Extroverted, Sensing, Feeling, Judging People Belong in Birmingham

by drewnilsen

I think about what cities I’d like to live in the way college-age women do Cosmo quizzes to determine what kind of man they should be with. Frankly, I have no idea who reads Cosmo, and maybe I should also be asking if Denver or Minneapolis are as into me as I’m into them.

The problem with some Web-based “where should I live?” quizzes is that they place a trumping premium on weather, or too much on objective criteria like proximity to the opera and property tax rates.

Certainly, the economy is important, but any of us who’ve ever chosen a city to which to move know that it’s not that housing starts are five percent higher in Kansas City than Chicago, it’s that Chicago is cooler than Kansas City. Sorry, Kansas City.

What appeals about different places is a je ne sais quoi one feels when they’re there. New York, Washington, and San Francisco are all creative class-type coastal cities that draw highly-educated and have insanely-expensive housing (“$1700 for a basement studio? Sold!”). We all know, though, that they have different temperaments, and no one moves to one over the other because one has three percent more park space than the other. (I’m not an anti-parkist, it’s just an example.)

Attempting instead to categorize places by personality type poses an intriguing alternative. Admittedly, it’s completely unscientific, as well as unfair to try to box in the rich tapestry of any city. Nonetheless, it provides an interesting layer to overlay on the more objective (e.g. economic) and tangible (e.g. “I have friends there”) data.

Richard Florida, the influential urban theorist who popularized the “creative class” concept, provides a bunch of snazzy tools to find your spot on his website, “Who’s Your City?” Bonus: there’s an entire Canadian section! (Who knew Ottawa was so gay-friendly?)

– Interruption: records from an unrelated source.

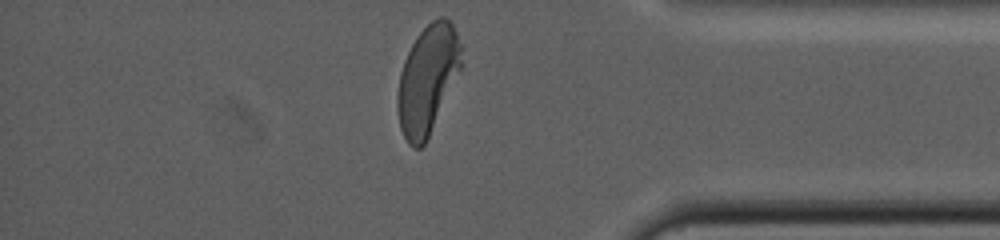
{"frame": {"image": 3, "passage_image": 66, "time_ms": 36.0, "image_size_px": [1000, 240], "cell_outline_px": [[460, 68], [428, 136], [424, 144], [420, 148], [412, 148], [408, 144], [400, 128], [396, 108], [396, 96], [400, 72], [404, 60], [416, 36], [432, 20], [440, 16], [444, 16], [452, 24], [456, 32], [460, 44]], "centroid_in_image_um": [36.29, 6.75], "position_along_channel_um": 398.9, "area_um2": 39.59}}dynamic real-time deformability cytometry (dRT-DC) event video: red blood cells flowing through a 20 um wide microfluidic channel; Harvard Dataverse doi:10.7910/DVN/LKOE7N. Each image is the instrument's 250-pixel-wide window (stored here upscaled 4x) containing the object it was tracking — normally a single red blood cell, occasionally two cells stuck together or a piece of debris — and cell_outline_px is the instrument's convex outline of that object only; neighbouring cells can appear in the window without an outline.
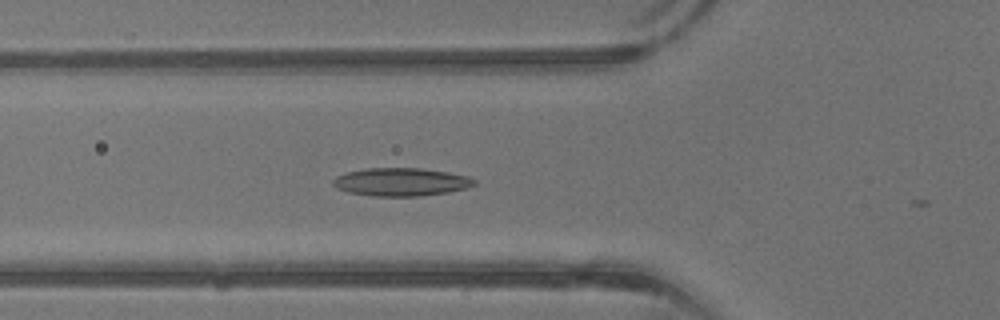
{"species": "common noctule bat (a hibernating species)", "species_latin": "Nyctalus noctula", "temperature_condition": "warm", "stored_images_in_passage": 9, "camera_frame_rate_fps": 3000, "um_per_image_px": 0.085, "animal": {"sex": "male", "body_mass_g": 13.3}, "frame": {"image": 1, "passage_image": 3, "time_ms": 0.667, "image_size_px": [1000, 320], "cell_outline_px": [[476, 184], [468, 188], [448, 192], [420, 196], [372, 196], [348, 192], [336, 188], [332, 184], [332, 180], [336, 176], [348, 172], [364, 168], [420, 168], [448, 172], [468, 176], [476, 180]], "centroid_in_image_um": [34.09, 15.46], "position_along_channel_um": 91.7, "area_um2": 23.24}}
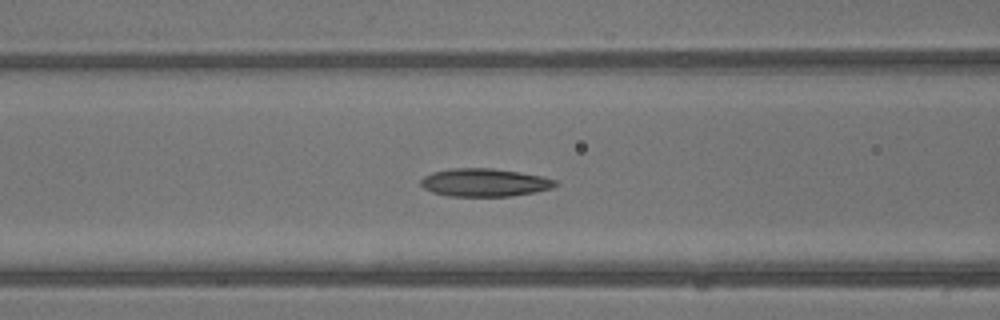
{"frame": {"image": 2, "passage_image": 5, "time_ms": 1.333, "image_size_px": [1000, 320], "cell_outline_px": [[560, 184], [552, 188], [512, 196], [448, 196], [432, 192], [424, 188], [420, 184], [420, 180], [424, 176], [432, 172], [452, 168], [492, 168], [520, 172], [540, 176], [556, 180]], "centroid_in_image_um": [41.17, 15.51], "position_along_channel_um": 125.4, "area_um2": 21.96}}
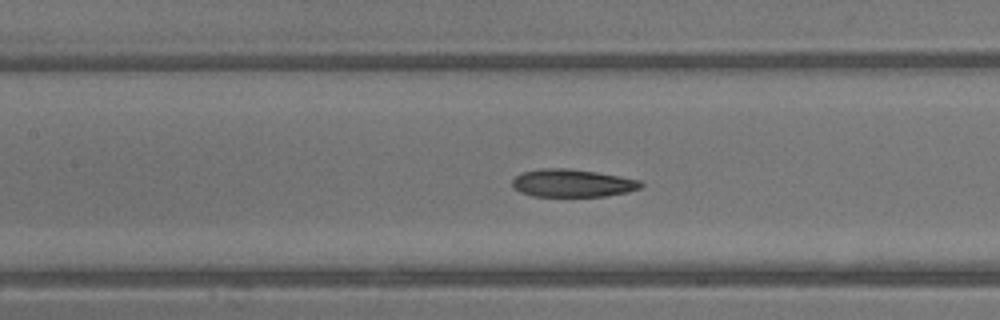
{"frame": {"image": 3, "passage_image": 7, "time_ms": 2.0, "image_size_px": [1000, 320], "cell_outline_px": [[644, 184], [640, 188], [628, 192], [604, 196], [532, 196], [520, 192], [512, 188], [512, 180], [516, 176], [524, 172], [540, 168], [568, 168], [596, 172], [620, 176], [640, 180]], "centroid_in_image_um": [48.64, 15.56], "position_along_channel_um": 158.8, "area_um2": 20.87}}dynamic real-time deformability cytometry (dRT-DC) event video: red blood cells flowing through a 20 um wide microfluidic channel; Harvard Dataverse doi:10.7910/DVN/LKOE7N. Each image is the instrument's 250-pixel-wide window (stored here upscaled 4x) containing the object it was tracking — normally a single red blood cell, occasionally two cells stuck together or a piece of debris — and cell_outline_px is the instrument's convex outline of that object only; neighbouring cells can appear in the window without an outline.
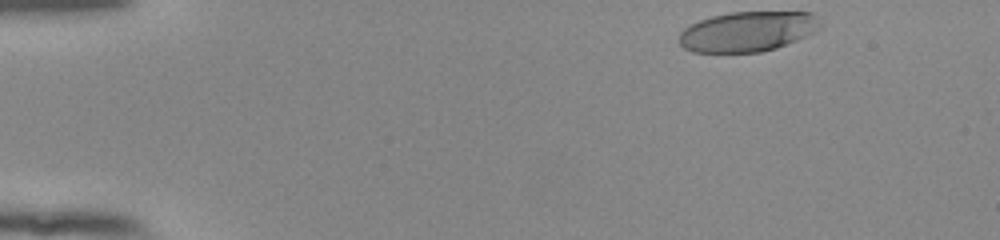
{"species": "human", "species_latin": "Homo sapiens", "temperature_condition": "room temperature", "stored_images_in_passage": 41, "camera_frame_rate_fps": 3000, "um_per_image_px": 0.085, "donor": {"sex": "female"}, "frame": {"image": 1, "passage_image": 1, "time_ms": 0.0, "image_size_px": [1000, 240], "cell_outline_px": [[820, 28], [816, 32], [776, 48], [760, 52], [692, 52], [684, 48], [680, 44], [680, 32], [684, 28], [700, 20], [712, 16], [728, 12], [816, 12], [820, 24]], "centroid_in_image_um": [63.58, 2.67], "position_along_channel_um": 21.4, "area_um2": 33.0}}
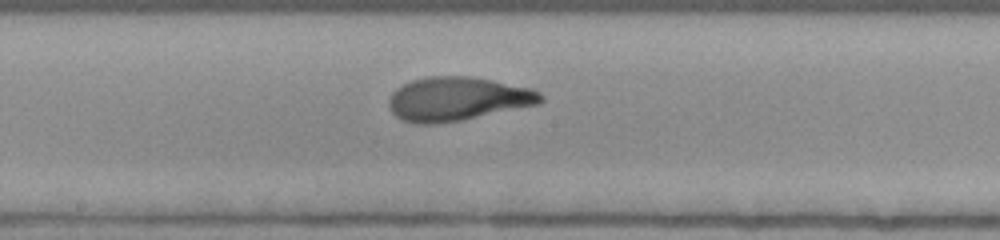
{"frame": {"image": 2, "passage_image": 24, "time_ms": 7.667, "image_size_px": [1000, 240], "cell_outline_px": [[544, 100], [540, 104], [460, 120], [436, 124], [416, 124], [404, 120], [396, 116], [392, 112], [388, 104], [388, 100], [392, 92], [396, 88], [412, 80], [428, 76], [472, 76], [532, 88], [540, 92], [544, 96]], "centroid_in_image_um": [38.9, 8.4], "position_along_channel_um": 209.3, "area_um2": 38.84}}
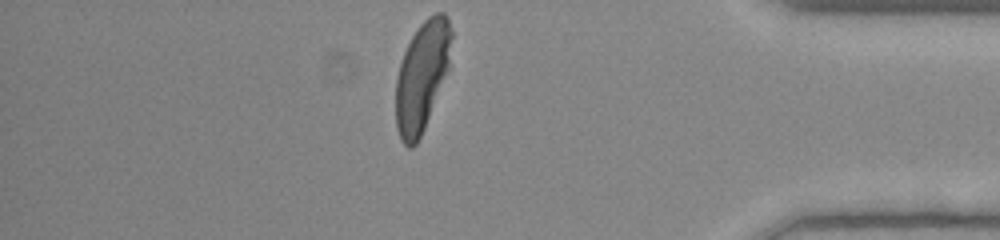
{"frame": {"image": 3, "passage_image": 41, "time_ms": 13.333, "image_size_px": [1000, 240], "cell_outline_px": [[452, 36], [448, 68], [424, 128], [416, 144], [412, 148], [408, 148], [400, 140], [396, 128], [396, 80], [400, 64], [404, 52], [412, 36], [420, 24], [428, 16], [436, 12], [444, 12], [452, 28]], "centroid_in_image_um": [35.85, 6.46], "position_along_channel_um": 399.3, "area_um2": 35.2}, "authors_computed_cell_mechanics": {"area_um2": 37.6278, "velocity_mm_per_s": 3.8569, "shape_relaxation_time_tau1_ms": 4.7617, "shape_relaxation_time_tau2_ms": 0.8302, "deformation_change_tau1": 0.2183, "deformation_change_tau2": 0.0733}}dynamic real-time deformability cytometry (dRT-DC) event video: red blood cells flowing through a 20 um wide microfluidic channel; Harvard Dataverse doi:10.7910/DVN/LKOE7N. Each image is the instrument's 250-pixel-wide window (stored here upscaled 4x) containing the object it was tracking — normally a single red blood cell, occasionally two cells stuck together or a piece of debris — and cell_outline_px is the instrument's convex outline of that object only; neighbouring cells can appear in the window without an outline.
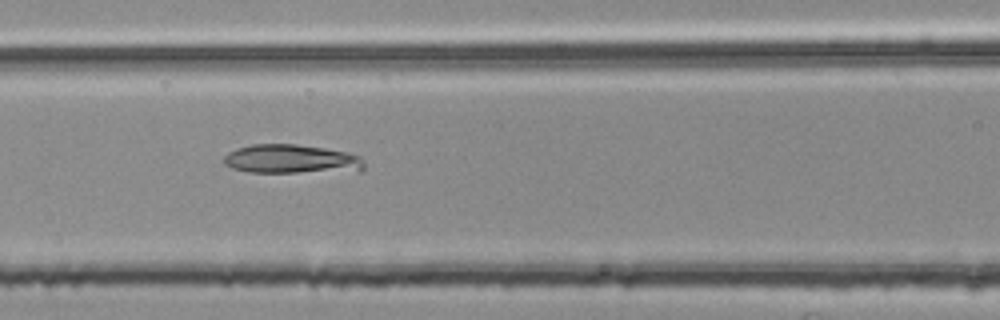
{"species": "common noctule bat (a hibernating species)", "species_latin": "Nyctalus noctula", "temperature_condition": "room temperature", "stored_images_in_passage": 54, "segment_of_instrument_passage": [2, 2], "camera_frame_rate_fps": 3000, "um_per_image_px": 0.085, "animal": {"sex": "female", "body_mass_g": 25.1}, "frame": {"image": 1, "passage_image": 22, "time_ms": 7.0, "image_size_px": [1000, 320], "cell_outline_px": [[364, 168], [360, 172], [248, 172], [232, 168], [224, 164], [224, 156], [228, 152], [236, 148], [252, 144], [296, 144], [324, 148], [348, 152], [360, 156], [364, 160]], "centroid_in_image_um": [24.82, 13.53], "position_along_channel_um": 141.8, "area_um2": 24.1}}
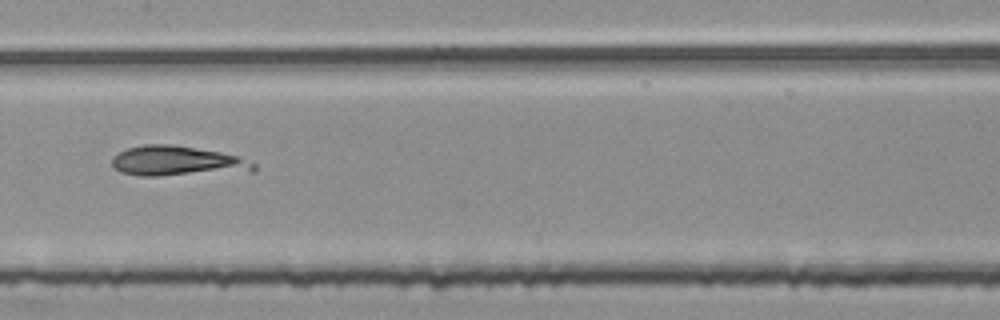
{"frame": {"image": 2, "passage_image": 26, "time_ms": 8.333, "image_size_px": [1000, 320], "cell_outline_px": [[256, 172], [160, 176], [140, 176], [120, 172], [112, 164], [112, 156], [128, 148], [144, 144], [172, 144], [220, 152], [240, 156], [256, 164]], "centroid_in_image_um": [15.14, 13.71], "position_along_channel_um": 192.3, "area_um2": 25.32}}
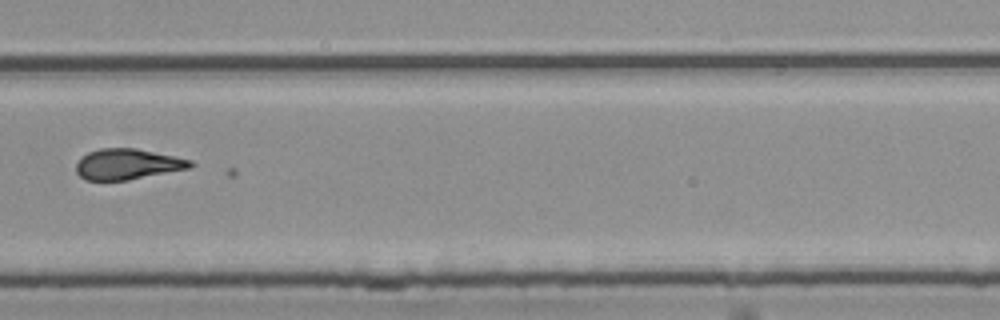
{"frame": {"image": 3, "passage_image": 36, "time_ms": 11.667, "image_size_px": [1000, 320], "cell_outline_px": [[196, 164], [192, 168], [128, 180], [84, 180], [76, 172], [76, 164], [80, 156], [88, 152], [100, 148], [136, 148], [192, 160]], "centroid_in_image_um": [10.84, 13.95], "position_along_channel_um": 319.0, "area_um2": 20.63}}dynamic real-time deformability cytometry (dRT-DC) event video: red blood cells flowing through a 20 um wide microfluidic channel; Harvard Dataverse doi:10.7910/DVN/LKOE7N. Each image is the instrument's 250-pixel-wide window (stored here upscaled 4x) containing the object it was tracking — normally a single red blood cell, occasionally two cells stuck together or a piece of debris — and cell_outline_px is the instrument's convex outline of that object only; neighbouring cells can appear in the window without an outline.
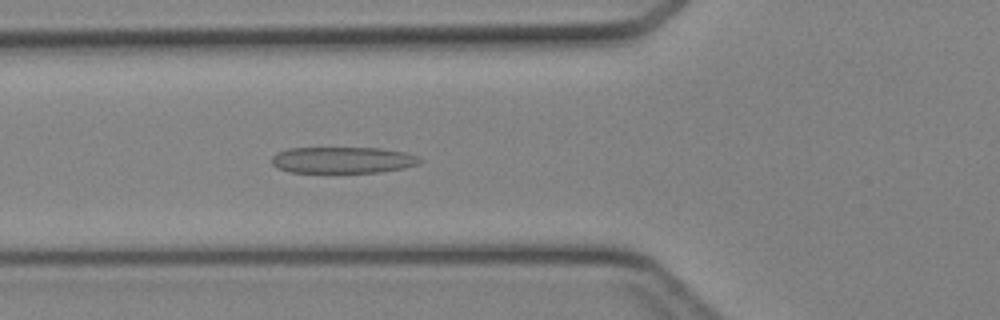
{"species": "Egyptian fruit bat (a non-hibernating species)", "species_latin": "Rousettus aegyptiacus", "temperature_condition": "cold", "stored_images_in_passage": 43, "camera_frame_rate_fps": 3000, "um_per_image_px": 0.085, "animal": {"sex": "female"}, "frame": {"image": 1, "passage_image": 15, "time_ms": 4.667, "image_size_px": [1000, 320], "cell_outline_px": [[424, 160], [420, 164], [404, 168], [380, 172], [288, 172], [276, 168], [272, 164], [272, 156], [276, 152], [288, 148], [380, 148], [404, 152], [416, 156]], "centroid_in_image_um": [29.12, 13.6], "position_along_channel_um": 96.7, "area_um2": 22.89}}
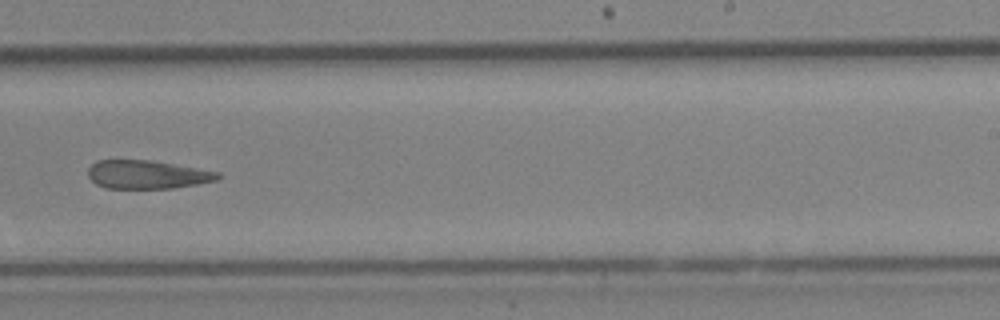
{"frame": {"image": 2, "passage_image": 27, "time_ms": 8.667, "image_size_px": [1000, 320], "cell_outline_px": [[224, 176], [216, 180], [196, 184], [172, 188], [108, 188], [96, 184], [88, 176], [88, 168], [96, 160], [152, 160], [220, 172]], "centroid_in_image_um": [12.52, 14.83], "position_along_channel_um": 276.5, "area_um2": 21.5}}
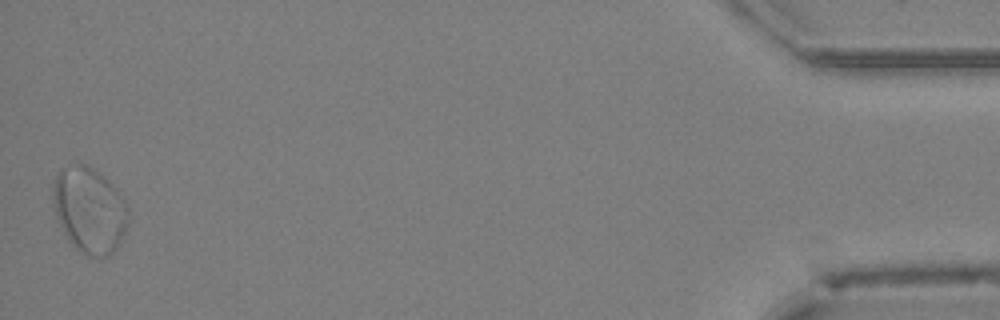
{"frame": {"image": 3, "passage_image": 43, "time_ms": 14.0, "image_size_px": [1000, 320], "cell_outline_px": [[128, 220], [120, 244], [108, 256], [100, 260], [88, 256], [80, 252], [68, 240], [56, 216], [52, 200], [52, 188], [56, 176], [60, 168], [80, 164], [88, 164], [108, 180], [112, 184], [124, 200], [128, 208]], "centroid_in_image_um": [7.59, 17.88], "position_along_channel_um": 427.6, "area_um2": 37.8}}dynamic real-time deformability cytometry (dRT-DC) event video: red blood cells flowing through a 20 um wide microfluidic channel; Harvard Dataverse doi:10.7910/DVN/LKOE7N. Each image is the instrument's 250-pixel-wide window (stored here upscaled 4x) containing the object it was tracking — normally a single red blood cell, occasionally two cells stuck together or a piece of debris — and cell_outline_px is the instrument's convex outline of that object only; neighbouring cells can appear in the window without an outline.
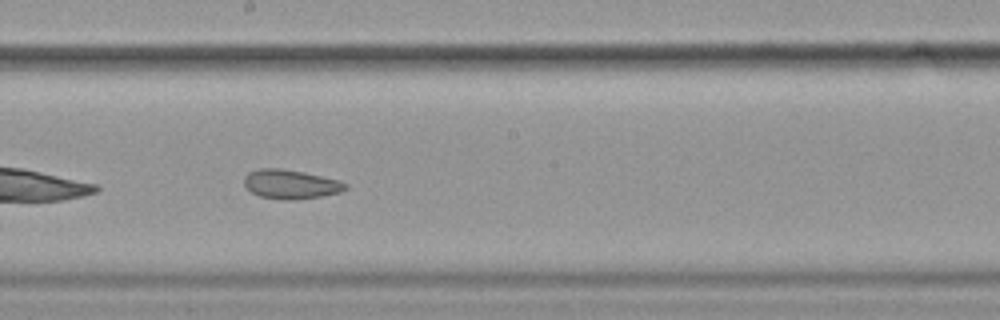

One of Florida’s studies interestingly characterized cities and regions (in ‘Murca) by personality traits: where agreeable, open to experience, neurotic (read: the Northeast), and conscientious people reside. Note to extroverts in West Texas: what are you doing out there?!?

A travel blog extrapolated those figures into a fun rundown matching personality types to cities. Cynics should head to New York (shocking) or the Rust Belt; Artists to Los Angeles (where you’ll end up being one of 750 massage therapists advertising in the classifieds of L.A. Weekly); Model Citizens to boring places; and Party-Animal Types to a bunch of places where Kenny Chesney is in regular rotation at the bar.

“Taken By The Wind” also runs down a book, Where in the World Do I Belong?, in which the author applies Myers-Briggs (you know, that INTJ and ESFP stuff you took in a staff retreat and subsequently forgot which one you are) to countries, and comes up with some interesting collections of countries for each type. (If you need me, I’ll be in Kyrgystan.)

While I doubt this would ever pass peer review muster, it’s a cool way to think about places. I’d love to see this applied to cities. What’s the Myers-Briggs for passive-aggressive Scandinavian-immigrant Upper Midwestern cities?